Closed houjie8888 closed 1 year ago

houjie8888 commented 1 year ago

Thank you for your excellent work. I noticed that only the test dataset was mentioned in the paper. I would like to know which datasets were used during the training phase.

BrandonHanx commented 1 year ago

Thanks for your interest. Please note we are doing multi-task training in this paper. For each task, we used its separate train/test split.

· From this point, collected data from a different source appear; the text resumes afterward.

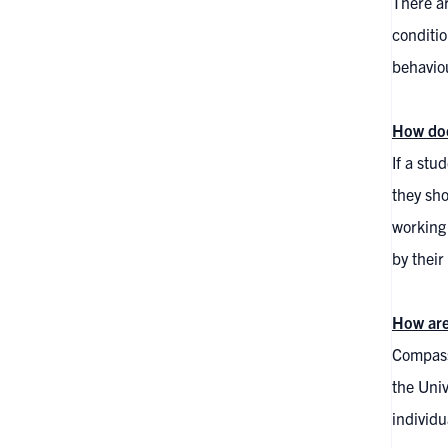
There ar
conditio
behaviou
How doe
If a stu
they sho
working
by their
How are
Compassi
the Univ
individu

houjie8888 commented 1 year ago

Thank you for the quick reply! For XMR, SCR, and FIC tasks, is it still necessary to use the 260k training set in FashionGen for training? My confusion is whether FAME-ViL is fine-tuned based on pre-trained CLIP or just uses its parameters as the initial values for FAME-ViL.

houjie8888 commented 1 year ago

Thanks for your interest. Please note we are doing multi-task training in this paper. For each task, we used its separate train/test split.

My question may be a bit strange, but intuitively, is it necessary to have a lot of training data to continue training on pre-trained CLIP? Or does fine-tuning not require a specific size of the training set? I am not very knowledgeable about this aspect.

BrandonHanx commented 1 year ago

The current FAME-ViL is initialized on CLIP and further multi-task trained on several tasks (w/ their separate dataset). When we evaluate FAME-ViL, each task is tested on its own dataset.

Using off-the-shelf CLIP without training can not handle all tasks, because zero-shot CLIP can only do the retrieval things.